#### Tâche courte a:
Recopiez fidèlement le passage de l'article sur la chute du mur de Berlin qui s'ouvre sur les mots « 1 – Le voyage » et s'achève sur « envoyé des extraits. ».

#### Extrait du document:
Chute du mur de Berlin : Sarkozy s’est trompé d’une semaine

15/02/2023 Par acomputer 437 Vues

Chute du mur de Berlin : Sarkozy s’est trompé d’une semaine

Sarkozy : J’étais à Berlin le 9 novembre 1989

Chute du mur de Berlin : Sarkozy s’est trompé d’une semaine Chute du mur de Berlin : Sarkozy s’est trompé d’une semaine

Nicolas Sarkozy a bien visité Berlin après la chute du Mur, mais le 16 novembre 1989, et non le soir même, comme il l’a affirmé sur sa page Facebook

Ce qu’il a dit.

Sur sa page Facebook, le président de la République a publié, dimanche, un message affirmant qu’il était à Berlin, le 9 novembre au soir, au moment de la chute du Mur. « Le 9 novembre au matin, nous nous intéressons aux informations qui arrivent de Berlin, et semblent annoncer du changement dans la capitale divisée de l’Allemagne. Nous décidons de quitter Paris avec Alain Juppé pour participer à l’événement qui se profile. Arrivés à Berlin ouest, nous filons vers la porte de Brandebourg où une foule enthousiaste s’est déjà amassée à l’annonce de l’ouverture probable du mur. »

Pourquoi c’est faux.

1 – Le voyage a bien eu lieu… mais le 16 novembre.

Sur la photo, aux côtés de Nicolas Sarkozy, l’ex député RPR Jean-Jacques de Peretti m’a, dans un premier temps, confirmé la version du président. « Il était bien à Berlin le 9 novembre 1989. ». Problème : une dépêche AFP, datée du 17 novembre 1989 et retrouvée par la documentation du Monde, évoque un voyage de Nicolas Sarkozy, Alain Juppé et Jean-Jacques de Peretti à Berlin le 16 novembre 1989. Contacté de nouveau, M. de Peretti, embêté, confirme qu’« il n’a pas été à Berlin deux fois », et que « si l’AFP dit que c’était le 16, c’est que ça doit être vrai ». « Je vais revérifier tout ça », assure-t-il. Une date confirmée par deux ouvrages : une biographie d’Alain Juppé, Le Joker, retrouvée par Le Figaro.fr et La tentation de Venise, un ouvrage écrit par Juppé lui-même, dont Vincent m’a envoyé des extraits.

#### Tâche courte b:
Présentez sous forme de tableau Markdown, avec les colonnes « Numéro » et « Ligne », la portion des enregistrements qui va de la ligne contenant « [150, 97, 229, 191] » jusqu'à la fin des enregistrements, ces deux bornes comprises. Omettez les lignes vides et n'incluez pas les images dans votre réponse.

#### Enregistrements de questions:
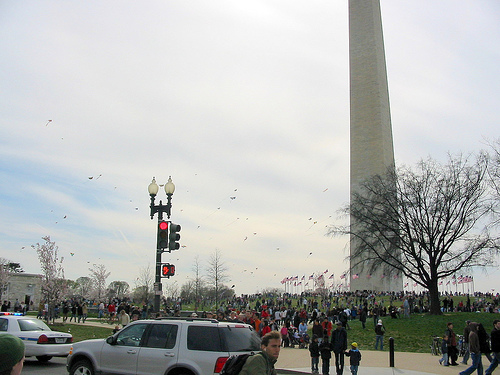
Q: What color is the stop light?
A: Red.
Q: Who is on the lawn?
A: A crowd of people.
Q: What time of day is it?
A: Daytime.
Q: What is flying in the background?
A: Flags.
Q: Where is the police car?
A: In front of the SUV.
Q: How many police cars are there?
A: One.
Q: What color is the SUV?
A: White.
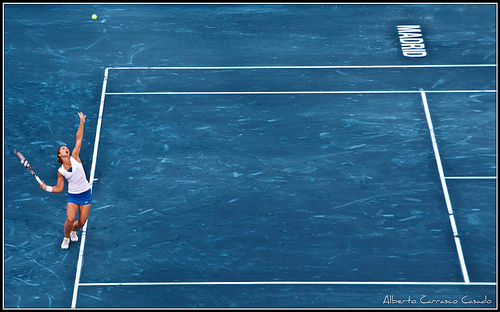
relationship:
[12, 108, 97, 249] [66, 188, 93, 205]
woman has blue shorts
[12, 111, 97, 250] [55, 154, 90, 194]
woman has top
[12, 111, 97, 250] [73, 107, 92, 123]
woman has hand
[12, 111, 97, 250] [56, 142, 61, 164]
woman has hair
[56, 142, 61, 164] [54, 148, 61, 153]
hair has part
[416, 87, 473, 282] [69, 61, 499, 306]
white line on court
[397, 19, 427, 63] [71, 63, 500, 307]
writing on court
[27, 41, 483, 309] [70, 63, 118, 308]
court has white baseline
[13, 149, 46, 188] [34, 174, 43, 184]
racket in hand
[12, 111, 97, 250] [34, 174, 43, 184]
woman has hand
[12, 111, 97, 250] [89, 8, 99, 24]
woman serving tennis ball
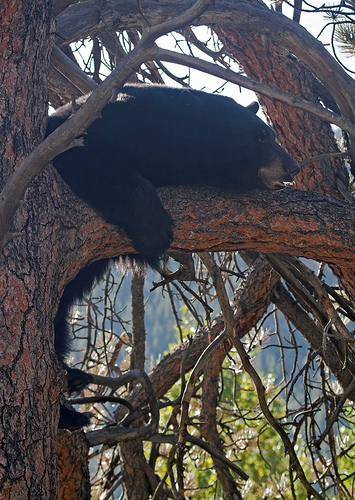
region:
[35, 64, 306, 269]
black bear on a tree branch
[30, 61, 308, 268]
beat holding branch of tree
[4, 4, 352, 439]
tree with a bear in it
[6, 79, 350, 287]
limb of tree with a bear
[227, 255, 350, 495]
tree branches without leaves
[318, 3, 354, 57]
branch with pine needles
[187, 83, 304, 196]
head of bear with mouth open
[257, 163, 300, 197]
mouth of bear with pink tongue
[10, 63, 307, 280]
bear hugging a tree's branch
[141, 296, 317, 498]
tree with green foliage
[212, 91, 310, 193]
head of a bear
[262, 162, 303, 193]
mouth of a bear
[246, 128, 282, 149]
eye of a bear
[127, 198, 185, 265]
paw of a bear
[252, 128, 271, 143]
eye of a bear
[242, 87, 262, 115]
ear of a bear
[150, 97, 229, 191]
neck of a bear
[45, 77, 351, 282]
bear hugging a tree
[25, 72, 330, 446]
bear is on a tree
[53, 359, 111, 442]
feet of a bear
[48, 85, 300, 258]
Black bear resting on a tree limb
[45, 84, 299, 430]
Black bear climbing a dead tree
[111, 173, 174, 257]
Black bear paw resting on a limb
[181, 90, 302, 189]
Black bear's head with open mouth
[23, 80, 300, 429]
Black bear relaxing in a dead pine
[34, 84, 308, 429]
Adult bear climbing in a dead tree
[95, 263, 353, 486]
A tangle a dead branches in a tree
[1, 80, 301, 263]
Tired bear lazing on a limb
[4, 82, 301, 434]
Bear relaxing in a Ponderosa pine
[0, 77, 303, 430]
Black bear hugging a Ponderosa pine.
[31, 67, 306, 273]
the bear is black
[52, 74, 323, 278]
bear is hugging the tree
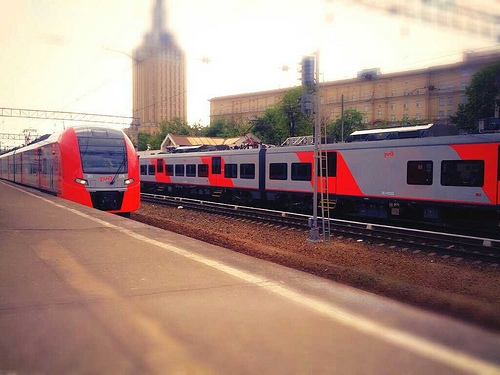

#### Solution rédigée a:
1 – Le voyage a bien eu lieu… mais le 16 novembre.

Sur la photo, aux côtés de Nicolas Sarkozy, l’ex député RPR Jean-Jacques de Peretti m’a, dans un premier temps, confirmé la version du président. « Il était bien à Berlin le 9 novembre 1989. ». Problème : une dépêche AFP, datée du 17 novembre 1989 et retrouvée par la documentation du Monde, évoque un voyage de Nicolas Sarkozy, Alain Juppé et Jean-Jacques de Peretti à Berlin le 16 novembre 1989. Contacté de nouveau, M. de Peretti, embêté, confirme qu’« il n’a pas été à Berlin deux fois », et que « si l’AFP dit que c’était le 16, c’est que ça doit être vrai ». « Je vais revérifier tout ça », assure-t-il. Une date confirmée par deux ouvrages : une biographie d’Alain Juppé, Le Joker, retrouvée par Le Figaro.fr et La tentation de Venise, un ouvrage écrit par Juppé lui-même, dont Vincent m’a envoyé des extraits.

#### Solution rédigée b:
| Numéro | Ligne |
|---|---|
| 1 | [150, 97, 229, 191] |
| 2 | neck of a bear |
| 3 | [45, 77, 351, 282] |
| 4 | bear hugging a tree |
| 5 | [25, 72, 330, 446] |
| 6 | bear is on a tree |
| 7 | [53, 359, 111, 442] |
| 8 | feet of a bear |
| 9 | [48, 85, 300, 258] |
| 10 | Black bear resting on a tree limb |
| 11 | [45, 84, 299, 430] |
| 12 | Black bear climbing a dead tree |
| 13 | [111, 173, 174, 257] |
| 14 | Black bear paw resting on a limb |
| 15 | [181, 90, 302, 189] |
| 16 | Black bear's head with open mouth |
| 17 | [23, 80, 300, 429] |
| 18 | Black bear relaxing in a dead pine |
| 19 | [34, 84, 308, 429] |
| 20 | Adult bear climbing in a dead tree |
| 21 | [95, 263, 353, 486] |
| 22 | A tangle a dead branches in a tree |
| 23 | [1, 80, 301, 263] |
| 24 | Tired bear lazing on a limb |
| 25 | [4, 82, 301, 434] |
| 26 | Bear relaxing in a Ponderosa pine |
| 27 | [0, 77, 303, 430] |
| 28 | Black bear hugging a Ponderosa pine. |
| 29 | [31, 67, 306, 273] |
| 30 | the bear is black |
| 31 | [52, 74, 323, 278] |
| 32 | bear is hugging the tree |